### EXERCISE AIM
How many lines in the items below contain the string "рейтинг"? Reply with the number alone.
++++ EXCERPTED DATA
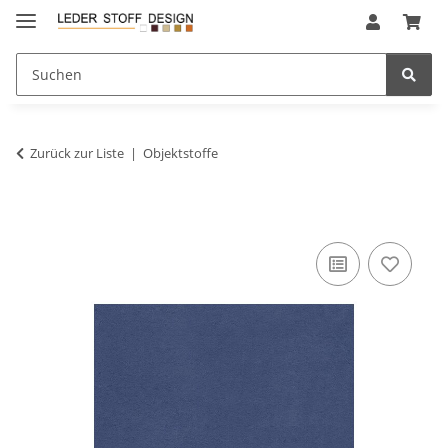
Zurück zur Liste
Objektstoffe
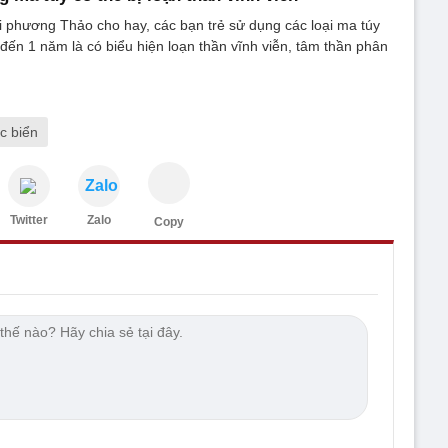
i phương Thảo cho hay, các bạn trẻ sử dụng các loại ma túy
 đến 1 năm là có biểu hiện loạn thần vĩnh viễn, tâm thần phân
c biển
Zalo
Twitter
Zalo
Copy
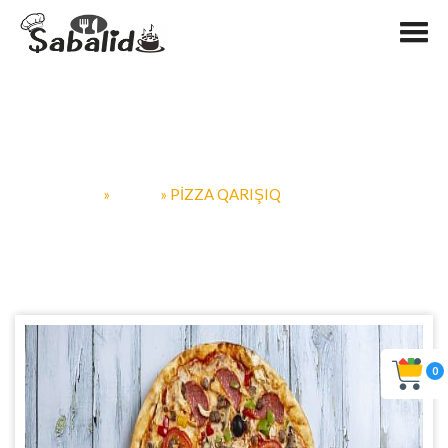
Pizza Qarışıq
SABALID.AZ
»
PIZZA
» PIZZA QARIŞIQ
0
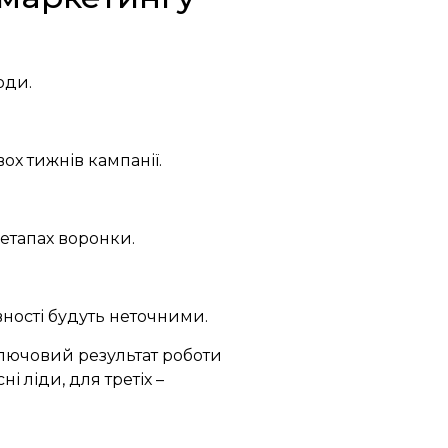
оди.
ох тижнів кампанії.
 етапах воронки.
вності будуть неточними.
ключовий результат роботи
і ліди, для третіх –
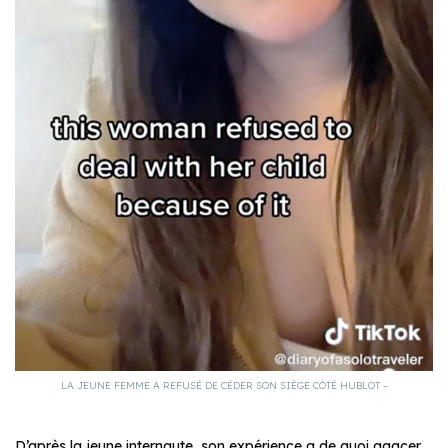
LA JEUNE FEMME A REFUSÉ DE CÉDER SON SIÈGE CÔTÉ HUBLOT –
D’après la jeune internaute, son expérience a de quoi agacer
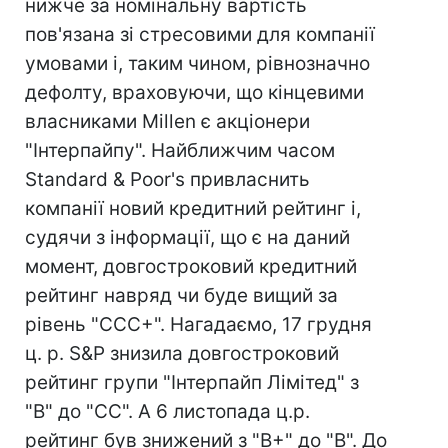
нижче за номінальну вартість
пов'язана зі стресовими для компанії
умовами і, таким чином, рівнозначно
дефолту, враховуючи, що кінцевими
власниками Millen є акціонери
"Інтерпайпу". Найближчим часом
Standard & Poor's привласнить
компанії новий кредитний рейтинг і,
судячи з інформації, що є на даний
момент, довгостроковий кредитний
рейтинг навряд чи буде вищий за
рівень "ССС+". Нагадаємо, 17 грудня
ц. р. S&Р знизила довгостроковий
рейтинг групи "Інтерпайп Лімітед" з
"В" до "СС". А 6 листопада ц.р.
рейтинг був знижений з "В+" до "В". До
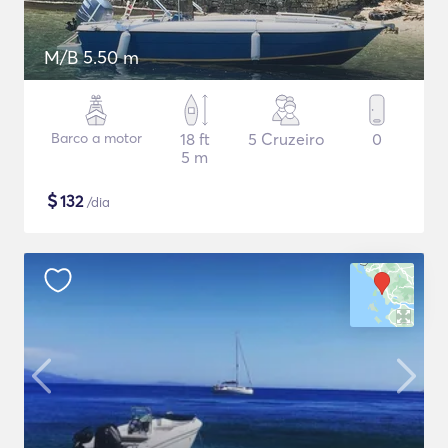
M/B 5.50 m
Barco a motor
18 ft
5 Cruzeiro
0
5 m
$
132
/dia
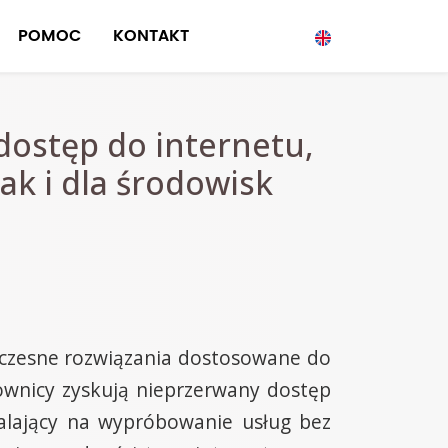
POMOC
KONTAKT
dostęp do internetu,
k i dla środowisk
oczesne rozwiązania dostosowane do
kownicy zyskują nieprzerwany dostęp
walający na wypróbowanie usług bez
++++++++
### WRITTEN SOLUTION
4